Oil rises on tightening supplies, set for fourth straight week of gains

News Room

By Shariq Khan

BENGALURU (Reuters) -Oil prices rose nearly 1% on Friday, buoyed by growing evidence of supply shortages in the coming months and rising tensions between Russia and Ukraine that could further hit supplies.

futures rose 90 cents, or 1.1%, to $80.54 a barrel by 11:36 a.m. EDT [1536 GMT]. U.S. West Texas Intermediate futures rose 97 cents, or 1.3%, to $76.62 a barrel.

“The oil market is starting to slowly price in a looming supply crunch as it is on track for its fourth week of price gains,” said Price Futures Group analyst Phil Flynn.

“Global supplies are starting to tighten and that could accelerate dramatically in the coming weeks. Increased war risk could also impact prices,” Flynn said.
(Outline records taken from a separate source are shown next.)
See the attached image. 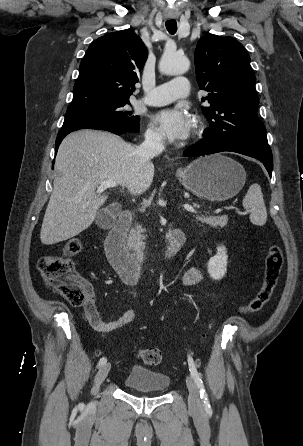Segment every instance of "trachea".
Returning a JSON list of instances; mask_svg holds the SVG:
<instances>
[{
	"label": "trachea",
	"mask_w": 303,
	"mask_h": 446,
	"mask_svg": "<svg viewBox=\"0 0 303 446\" xmlns=\"http://www.w3.org/2000/svg\"><path fill=\"white\" fill-rule=\"evenodd\" d=\"M166 29L170 34H175L177 31V22L175 20H169L166 22Z\"/></svg>",
	"instance_id": "3493384b"
}]
</instances>
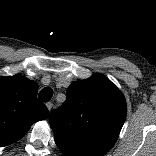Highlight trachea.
I'll return each mask as SVG.
<instances>
[{
    "mask_svg": "<svg viewBox=\"0 0 156 156\" xmlns=\"http://www.w3.org/2000/svg\"><path fill=\"white\" fill-rule=\"evenodd\" d=\"M52 96L53 90L50 87L42 89L38 94L39 99L43 102H48L52 98Z\"/></svg>",
    "mask_w": 156,
    "mask_h": 156,
    "instance_id": "trachea-1",
    "label": "trachea"
}]
</instances>
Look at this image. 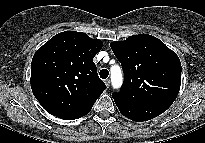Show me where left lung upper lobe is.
Here are the masks:
<instances>
[{
    "mask_svg": "<svg viewBox=\"0 0 205 143\" xmlns=\"http://www.w3.org/2000/svg\"><path fill=\"white\" fill-rule=\"evenodd\" d=\"M110 46L124 72L123 86L113 93L114 99L133 106L175 101L181 85V63L161 40L139 34Z\"/></svg>",
    "mask_w": 205,
    "mask_h": 143,
    "instance_id": "1",
    "label": "left lung upper lobe"
}]
</instances>
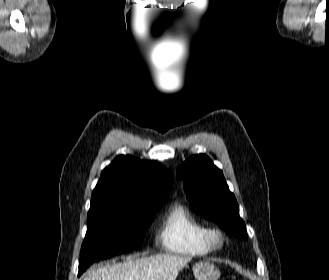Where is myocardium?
Instances as JSON below:
<instances>
[{"instance_id":"f54148a6","label":"myocardium","mask_w":329,"mask_h":280,"mask_svg":"<svg viewBox=\"0 0 329 280\" xmlns=\"http://www.w3.org/2000/svg\"><path fill=\"white\" fill-rule=\"evenodd\" d=\"M224 233L220 228L210 227L205 231V239L212 249H219L224 244Z\"/></svg>"}]
</instances>
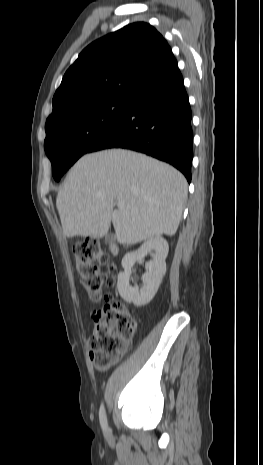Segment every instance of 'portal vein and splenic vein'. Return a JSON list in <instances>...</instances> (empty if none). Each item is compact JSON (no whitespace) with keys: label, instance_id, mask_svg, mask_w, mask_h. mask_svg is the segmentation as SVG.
<instances>
[{"label":"portal vein and splenic vein","instance_id":"obj_1","mask_svg":"<svg viewBox=\"0 0 263 465\" xmlns=\"http://www.w3.org/2000/svg\"><path fill=\"white\" fill-rule=\"evenodd\" d=\"M117 206H118L119 209H120V208H123V203L118 202V203H117Z\"/></svg>","mask_w":263,"mask_h":465}]
</instances>
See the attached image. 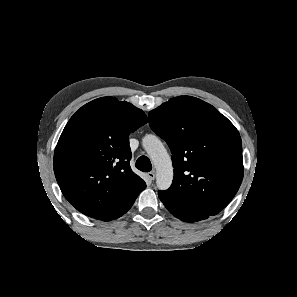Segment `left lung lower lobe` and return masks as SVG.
Listing matches in <instances>:
<instances>
[{
	"mask_svg": "<svg viewBox=\"0 0 297 297\" xmlns=\"http://www.w3.org/2000/svg\"><path fill=\"white\" fill-rule=\"evenodd\" d=\"M158 196H159L160 200L163 202V204L165 205V207L169 210V212L172 215H174L175 217L179 218L180 220L185 221V222H190V223L197 222L200 220L198 218H195L193 216L186 214L185 212L181 211L179 208L175 207L170 202V200L165 195H163L162 192L159 191Z\"/></svg>",
	"mask_w": 297,
	"mask_h": 297,
	"instance_id": "left-lung-lower-lobe-1",
	"label": "left lung lower lobe"
}]
</instances>
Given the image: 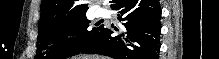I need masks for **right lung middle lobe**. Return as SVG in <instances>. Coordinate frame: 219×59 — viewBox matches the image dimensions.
Instances as JSON below:
<instances>
[{
  "mask_svg": "<svg viewBox=\"0 0 219 59\" xmlns=\"http://www.w3.org/2000/svg\"><path fill=\"white\" fill-rule=\"evenodd\" d=\"M104 26L90 28L86 14L54 20L38 27L35 59H65L80 53L91 44ZM68 35H78L68 38Z\"/></svg>",
  "mask_w": 219,
  "mask_h": 59,
  "instance_id": "right-lung-middle-lobe-1",
  "label": "right lung middle lobe"
}]
</instances>
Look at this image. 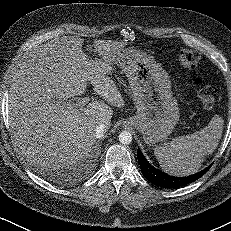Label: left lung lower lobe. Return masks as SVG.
<instances>
[{
    "label": "left lung lower lobe",
    "instance_id": "obj_1",
    "mask_svg": "<svg viewBox=\"0 0 231 231\" xmlns=\"http://www.w3.org/2000/svg\"><path fill=\"white\" fill-rule=\"evenodd\" d=\"M137 158L143 176L153 184L164 188H178L186 184H189L191 182H194L195 180L202 177L211 167L210 165L204 170L187 177H174V176H169L166 173L161 172L160 170L153 167L146 160L140 149H138Z\"/></svg>",
    "mask_w": 231,
    "mask_h": 231
}]
</instances>
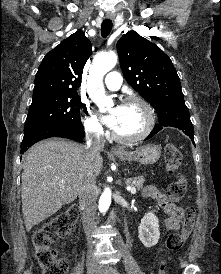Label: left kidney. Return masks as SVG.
Returning a JSON list of instances; mask_svg holds the SVG:
<instances>
[{
  "instance_id": "obj_1",
  "label": "left kidney",
  "mask_w": 221,
  "mask_h": 274,
  "mask_svg": "<svg viewBox=\"0 0 221 274\" xmlns=\"http://www.w3.org/2000/svg\"><path fill=\"white\" fill-rule=\"evenodd\" d=\"M138 237L145 247L150 248L158 243L160 237L159 221L153 212L146 213L138 227Z\"/></svg>"
}]
</instances>
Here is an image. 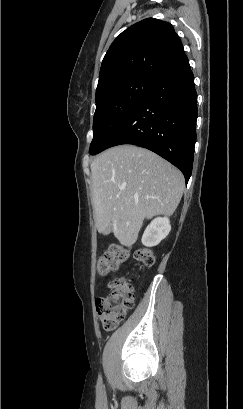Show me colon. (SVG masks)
<instances>
[{
    "label": "colon",
    "instance_id": "colon-1",
    "mask_svg": "<svg viewBox=\"0 0 243 409\" xmlns=\"http://www.w3.org/2000/svg\"><path fill=\"white\" fill-rule=\"evenodd\" d=\"M129 251L125 247L111 245L103 255L98 258L97 271L105 276L116 271L128 258ZM136 261L152 266L154 264L153 252L148 247L135 251ZM111 294L97 299V311L101 325L105 331H113L123 320L126 312L133 306L134 289L131 278H118L110 282Z\"/></svg>",
    "mask_w": 243,
    "mask_h": 409
}]
</instances>
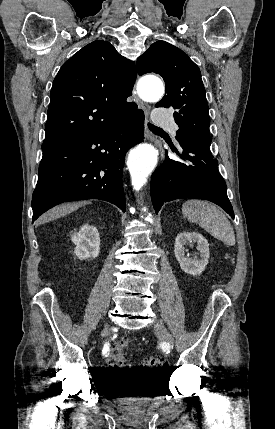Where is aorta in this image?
Returning <instances> with one entry per match:
<instances>
[{"instance_id":"762f6f07","label":"aorta","mask_w":275,"mask_h":429,"mask_svg":"<svg viewBox=\"0 0 275 429\" xmlns=\"http://www.w3.org/2000/svg\"><path fill=\"white\" fill-rule=\"evenodd\" d=\"M139 94L142 99L155 102L162 98L164 86L157 77L143 78L139 83ZM158 151L151 144H141L130 154L128 166L133 188L139 191L147 182V178L157 164ZM146 220L152 222L151 215Z\"/></svg>"}]
</instances>
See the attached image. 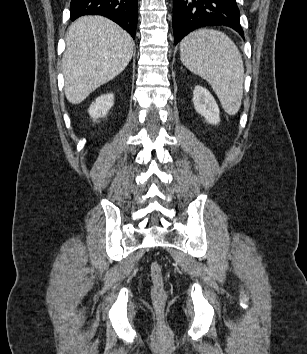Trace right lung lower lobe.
<instances>
[{
	"label": "right lung lower lobe",
	"mask_w": 307,
	"mask_h": 354,
	"mask_svg": "<svg viewBox=\"0 0 307 354\" xmlns=\"http://www.w3.org/2000/svg\"><path fill=\"white\" fill-rule=\"evenodd\" d=\"M105 16L123 27L134 38L137 18L138 0H72L70 16L72 20L86 15Z\"/></svg>",
	"instance_id": "obj_1"
}]
</instances>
Russia hit Ukrainian food export facilities for a fourth day in a row on Friday and practised seizing ships in the Black Sea, in an escalation of tensions in the region since Moscow’s withdrawal this week from a UN-brokered safe sea corridor agreement.

In the U.S., crude inventories have also fallen, amid a jump in crude exports and higher refinery utilisation, the Energy Information Administration (EIA) said on Wednesday.

Separately on Friday, UAE Energy Minister Suhail al-Mazrouei told Reuters that current actions by OPEC+ to support the oil market were sufficient for now and the group is “only a phone call away” if any further steps are needed.

Meanwhile, investors welcomed stimulus measures designed to reinvigorate China’s sluggish economy. Data from the world’s second-biggest oil consumer suggests the government’s 5% annual growth target will be missed.

On Friday, Chinese authorities unveiled plans to help boost sales of automobiles and electronics.

“We estimate the supply and demand balance for oil in the $75-95 range for 2024, as limited OPEC+ supply and good demand in the U.S. is offset somewhat by weaker-than-expected demand in China as its economic recovery continues to lag,” said Jay Hatfield, chief executive officer at Infrastructure Capital Management.